The answer is obscured in most modern English translations where, as in the New Revised Standard Version of the Bible, verse sixteen is translated

their eyes were kept from recognizing him.

The King James Version comes closer to the original Greek when it suggests that verse sixteen actually says,

their eyes were holden that they should not know him.

“Holden” is not a particularly common word in current parlance. We do not speak often of being holden; but it is the crucial word here.

The Greek word translated in the KJV as “holden” is krateo. It means taken, bound, held. These two despondent travelers who are walking alongside the very presence of that beauty, truth and love they knew in Jesus before his death but are unable to see in their unrecognized companion, cannot see what their hearts long to know because they are trapped. Their eyes are bound.

They are bound because, as Jesus says in verse twenty-five,

Oh, how foolish you are, and how slow of heart to believe all that the prophets have declared!

“Foolish” means “unwise”. But the really interesting expression in this verse is the phrase “slow of heart” – “bradus kardia“. “Kardia” is heart, as in cardiac. “Bradus” means “inactive.” They are held in their impoverished vision because their hearts have become inactive.

They are living in only one dimension. They have been “taken” by horizontal circumstances. They are overwhelmed by the tragedy and brokenness that have fallen on Jesus. They are unable to see beneath the surface to the transcendent power of love that has always been at work, even in the darkest moments of Jesus’ life and death. They are trapped in a shortsighted vision that fails to see beyond circumstance.

If we are going to see more deeply, our hearts need to become “active.” We need to open to a dimension within ourselves that penetrates to a place deeper than our mental capacity. We must become sensitive to the secret stirring that moves in the hidden realm of the soul.

In order to open to this deeper dimension of life, we need to start by stopping. The problem with these two travelers is that they were on the road to Emmaus.

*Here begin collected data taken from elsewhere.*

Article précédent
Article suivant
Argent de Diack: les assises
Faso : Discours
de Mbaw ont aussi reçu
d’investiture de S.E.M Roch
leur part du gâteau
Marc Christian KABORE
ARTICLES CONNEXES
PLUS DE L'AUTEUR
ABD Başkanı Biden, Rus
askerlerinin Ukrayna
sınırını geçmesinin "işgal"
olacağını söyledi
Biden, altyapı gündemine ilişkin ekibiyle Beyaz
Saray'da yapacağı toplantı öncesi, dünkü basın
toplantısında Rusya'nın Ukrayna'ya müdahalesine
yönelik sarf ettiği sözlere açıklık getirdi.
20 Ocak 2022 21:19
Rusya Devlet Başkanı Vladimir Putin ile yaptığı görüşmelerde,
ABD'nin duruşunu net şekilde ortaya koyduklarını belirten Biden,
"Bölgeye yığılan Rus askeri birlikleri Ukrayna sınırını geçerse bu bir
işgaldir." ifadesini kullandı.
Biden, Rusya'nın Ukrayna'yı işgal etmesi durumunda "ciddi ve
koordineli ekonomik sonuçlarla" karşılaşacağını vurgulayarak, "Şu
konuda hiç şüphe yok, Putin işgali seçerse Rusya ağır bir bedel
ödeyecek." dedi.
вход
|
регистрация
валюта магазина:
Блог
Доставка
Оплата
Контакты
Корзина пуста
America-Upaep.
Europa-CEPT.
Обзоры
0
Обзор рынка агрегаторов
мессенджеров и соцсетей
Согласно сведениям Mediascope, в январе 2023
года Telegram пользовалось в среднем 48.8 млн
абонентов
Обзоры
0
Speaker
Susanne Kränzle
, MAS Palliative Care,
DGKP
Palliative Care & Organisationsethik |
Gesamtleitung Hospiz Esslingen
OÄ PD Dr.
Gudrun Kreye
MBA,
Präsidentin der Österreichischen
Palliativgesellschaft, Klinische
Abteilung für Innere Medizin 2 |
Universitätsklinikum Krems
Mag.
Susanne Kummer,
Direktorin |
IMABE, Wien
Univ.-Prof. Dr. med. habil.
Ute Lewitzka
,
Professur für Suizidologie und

They were supposed to be staying put in Jerusalem.

The sequence of events is not entirely clear, but at some point, they were supposed to understand, the instruction the risen Christ gave to his disciples in the opening chapter of Acts:

1In the first book, Theophilus, I wrote about all that Jesus did and taught from the beginning 2until the day when he was taken up to heaven, after giving instructions through the Holy Spirit to the apostles whom he had chosen. 3After his suffering he presented himself alive to them by many convincing proofs, appearing to them over the course of forty days and speaking about the kingdom of God. 4While staying with them, he ordered them not to leave Jerusalem, but to wait there for the promise of the Father. ‘This’, he said, ‘is what you have heard from me. (Acts 1:1-4)

Whenever this instruction was given, and, whether or not Cleopas and his companion had heard these words,  as soon as they perceived that it was Jesus who shared a meal with them, their hearts immediately understood that Jerusalem was the place they needed be.

33That same hour they got up and returned to Jerusalem; and they found the eleven and their companions gathered together. (Luke 24:33)

How did they get to this place within themselves where suddenly they knew what they needed to know?

Their journey to seeing passed through broken bread.

30When he was at the table with them, he took bread, blessed and broke it, and gave it to them.

31Then their eyes were opened, and they recognized him. (Acts 24:30,31)

Bread is broken in order to be shared.

Seeing comes through sharing. Our eyes open when we open our hearts to other people. Seeing comes about by virtue of a corporate act. We need the communion of beings in order to see more deeply.

Paul said to the Christians in Corinth,

Now you are the body of Christ. (I Corinthians 12:27)

When we come together as a body and share, our hearts open to perceive the beauty, mystery, and love that are the core of all existence.